===== RECORD SET =====
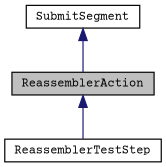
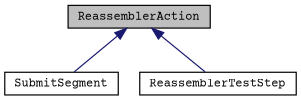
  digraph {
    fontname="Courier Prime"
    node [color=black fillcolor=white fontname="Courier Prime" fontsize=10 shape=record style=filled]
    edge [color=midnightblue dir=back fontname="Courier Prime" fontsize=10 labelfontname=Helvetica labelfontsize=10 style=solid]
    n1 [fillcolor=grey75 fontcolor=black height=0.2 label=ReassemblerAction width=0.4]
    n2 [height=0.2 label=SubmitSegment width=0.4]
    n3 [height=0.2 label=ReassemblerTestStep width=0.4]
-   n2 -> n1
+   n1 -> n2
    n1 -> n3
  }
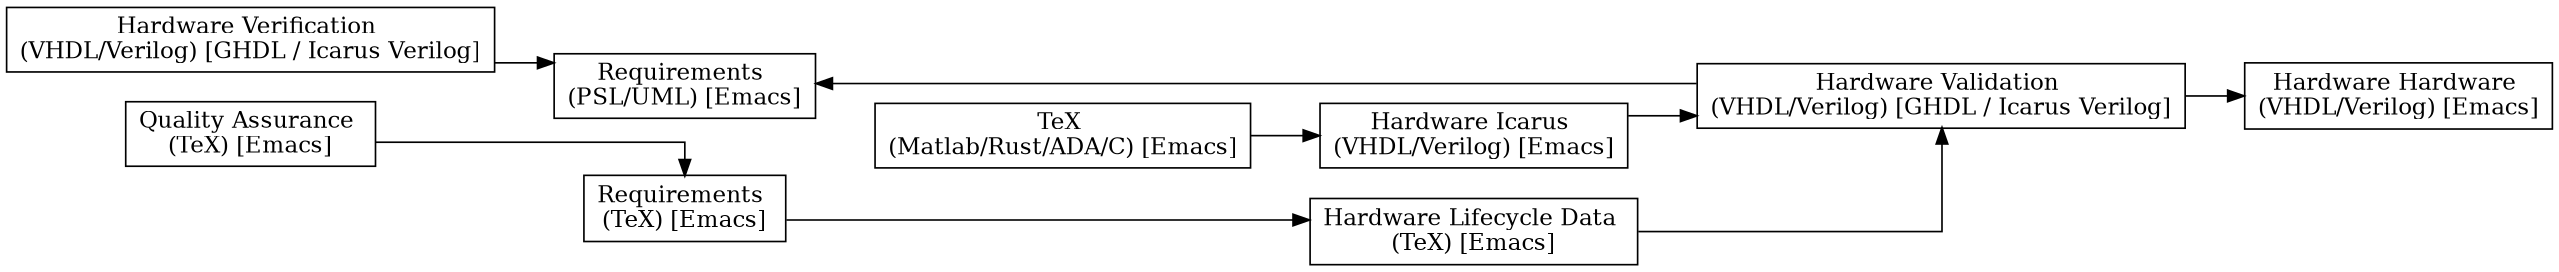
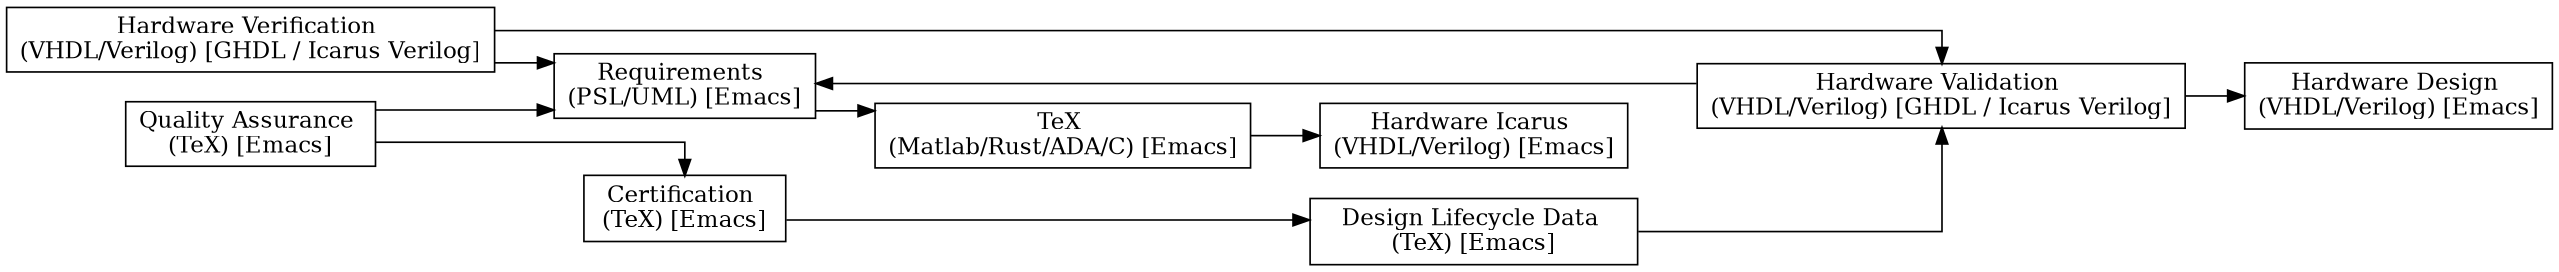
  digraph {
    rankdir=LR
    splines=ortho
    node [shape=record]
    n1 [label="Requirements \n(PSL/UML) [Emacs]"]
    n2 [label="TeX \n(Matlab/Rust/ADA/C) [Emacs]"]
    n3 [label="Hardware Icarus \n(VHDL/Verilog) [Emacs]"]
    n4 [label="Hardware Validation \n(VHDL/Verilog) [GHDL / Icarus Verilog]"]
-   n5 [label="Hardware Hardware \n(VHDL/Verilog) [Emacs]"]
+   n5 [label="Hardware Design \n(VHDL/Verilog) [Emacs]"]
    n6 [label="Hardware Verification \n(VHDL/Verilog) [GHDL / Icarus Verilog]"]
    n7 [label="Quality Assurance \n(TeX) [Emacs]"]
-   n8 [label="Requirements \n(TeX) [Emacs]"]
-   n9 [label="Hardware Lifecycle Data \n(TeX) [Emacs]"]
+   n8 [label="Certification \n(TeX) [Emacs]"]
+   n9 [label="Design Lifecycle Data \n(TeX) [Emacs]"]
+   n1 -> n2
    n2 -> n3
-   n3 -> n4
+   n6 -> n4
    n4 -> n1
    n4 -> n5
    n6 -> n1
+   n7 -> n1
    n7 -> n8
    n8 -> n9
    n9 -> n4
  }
=====
===== RECORD SET =====
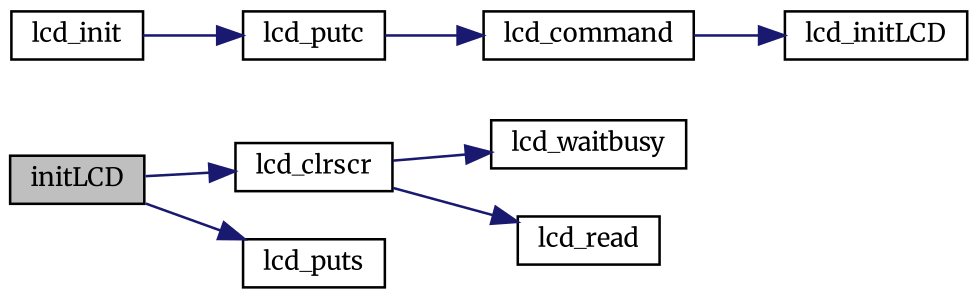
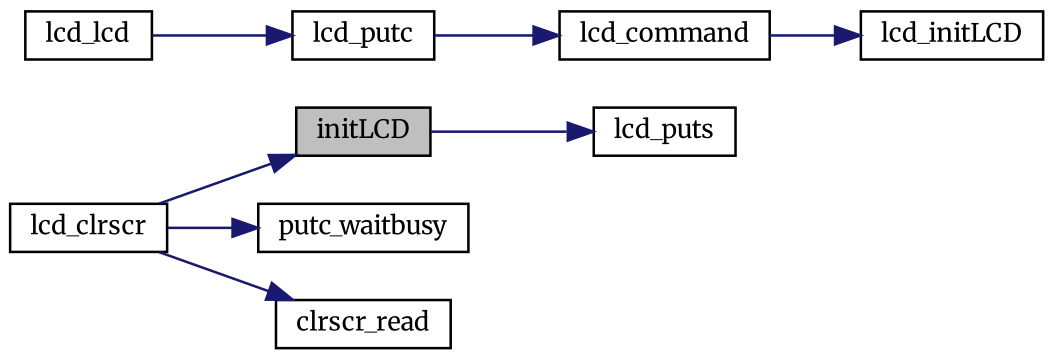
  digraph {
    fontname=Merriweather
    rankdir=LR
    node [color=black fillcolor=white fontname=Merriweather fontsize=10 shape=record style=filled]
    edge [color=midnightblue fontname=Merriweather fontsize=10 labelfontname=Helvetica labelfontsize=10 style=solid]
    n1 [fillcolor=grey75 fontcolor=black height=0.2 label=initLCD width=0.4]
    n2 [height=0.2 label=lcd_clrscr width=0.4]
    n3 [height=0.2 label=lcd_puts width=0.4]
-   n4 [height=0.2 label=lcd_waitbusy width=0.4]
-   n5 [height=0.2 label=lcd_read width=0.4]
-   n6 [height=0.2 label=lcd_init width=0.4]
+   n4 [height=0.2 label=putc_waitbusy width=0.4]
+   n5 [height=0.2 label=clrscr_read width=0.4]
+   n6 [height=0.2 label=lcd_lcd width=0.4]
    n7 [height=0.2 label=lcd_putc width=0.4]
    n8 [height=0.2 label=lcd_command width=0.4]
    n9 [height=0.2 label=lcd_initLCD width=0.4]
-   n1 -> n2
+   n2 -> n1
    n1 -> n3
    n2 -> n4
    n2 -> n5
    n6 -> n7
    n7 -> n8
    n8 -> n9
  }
=====
===== RECORD SET =====
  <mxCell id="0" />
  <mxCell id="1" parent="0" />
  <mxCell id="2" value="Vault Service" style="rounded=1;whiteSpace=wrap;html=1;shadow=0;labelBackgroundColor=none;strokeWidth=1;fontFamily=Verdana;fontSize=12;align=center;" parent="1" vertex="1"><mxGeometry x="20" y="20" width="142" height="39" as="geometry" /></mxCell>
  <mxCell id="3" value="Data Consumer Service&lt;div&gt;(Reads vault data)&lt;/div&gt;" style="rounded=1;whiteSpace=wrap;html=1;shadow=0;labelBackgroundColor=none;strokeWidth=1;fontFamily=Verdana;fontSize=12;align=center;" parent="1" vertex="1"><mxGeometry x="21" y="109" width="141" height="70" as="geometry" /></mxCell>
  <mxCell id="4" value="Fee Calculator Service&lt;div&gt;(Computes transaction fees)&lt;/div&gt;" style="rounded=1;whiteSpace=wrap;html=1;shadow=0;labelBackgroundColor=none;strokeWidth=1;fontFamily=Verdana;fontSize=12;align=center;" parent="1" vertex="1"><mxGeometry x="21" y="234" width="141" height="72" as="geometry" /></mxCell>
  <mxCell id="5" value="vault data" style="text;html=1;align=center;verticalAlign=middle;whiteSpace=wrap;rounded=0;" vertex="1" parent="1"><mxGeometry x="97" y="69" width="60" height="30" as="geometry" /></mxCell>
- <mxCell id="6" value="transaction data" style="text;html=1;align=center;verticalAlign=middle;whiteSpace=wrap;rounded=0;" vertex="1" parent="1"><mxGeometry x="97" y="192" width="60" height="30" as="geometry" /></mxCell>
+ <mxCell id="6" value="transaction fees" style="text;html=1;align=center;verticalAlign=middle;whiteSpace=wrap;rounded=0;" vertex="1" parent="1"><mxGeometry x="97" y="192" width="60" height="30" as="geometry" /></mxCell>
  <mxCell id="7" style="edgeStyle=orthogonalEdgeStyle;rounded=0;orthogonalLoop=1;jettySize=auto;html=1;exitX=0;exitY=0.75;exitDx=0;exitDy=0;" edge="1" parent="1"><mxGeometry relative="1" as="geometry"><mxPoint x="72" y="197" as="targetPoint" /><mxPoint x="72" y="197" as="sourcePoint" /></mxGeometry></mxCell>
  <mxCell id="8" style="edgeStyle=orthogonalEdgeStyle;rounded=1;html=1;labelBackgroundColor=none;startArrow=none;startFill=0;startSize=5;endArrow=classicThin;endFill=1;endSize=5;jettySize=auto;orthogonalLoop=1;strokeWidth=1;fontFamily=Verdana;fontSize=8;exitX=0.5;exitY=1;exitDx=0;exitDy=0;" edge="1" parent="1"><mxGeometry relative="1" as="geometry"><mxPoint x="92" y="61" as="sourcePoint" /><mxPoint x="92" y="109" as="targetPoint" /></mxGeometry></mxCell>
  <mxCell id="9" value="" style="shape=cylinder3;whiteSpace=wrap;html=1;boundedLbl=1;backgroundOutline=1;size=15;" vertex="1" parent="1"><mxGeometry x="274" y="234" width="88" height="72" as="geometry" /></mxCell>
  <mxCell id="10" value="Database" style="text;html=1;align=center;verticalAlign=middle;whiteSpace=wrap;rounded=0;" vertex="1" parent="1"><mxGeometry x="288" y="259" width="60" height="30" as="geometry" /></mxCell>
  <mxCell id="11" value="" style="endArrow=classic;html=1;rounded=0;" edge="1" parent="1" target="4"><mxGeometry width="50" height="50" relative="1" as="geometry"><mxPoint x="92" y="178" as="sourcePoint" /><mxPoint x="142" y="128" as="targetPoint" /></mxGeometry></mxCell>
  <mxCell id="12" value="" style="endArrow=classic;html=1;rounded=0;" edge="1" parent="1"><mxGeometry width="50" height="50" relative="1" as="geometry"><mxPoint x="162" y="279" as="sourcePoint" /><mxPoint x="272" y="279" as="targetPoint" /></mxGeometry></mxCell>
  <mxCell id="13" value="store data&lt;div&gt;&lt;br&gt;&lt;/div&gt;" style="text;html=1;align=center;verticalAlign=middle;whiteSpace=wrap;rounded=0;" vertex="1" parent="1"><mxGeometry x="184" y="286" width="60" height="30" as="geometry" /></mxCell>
=====
- [OBJECTIVE]
Show every line of the records that contains the string "node", counting a match only when the case is the same.

- [TASK SOLUTION]
    node [color=black fillcolor=white fontname="Courier Prime" fontsize=10 shape=record style=filled]
    node [shape=record]
    node [color=black fillcolor=white fontname=Merriweather fontsize=10 shape=record style=filled]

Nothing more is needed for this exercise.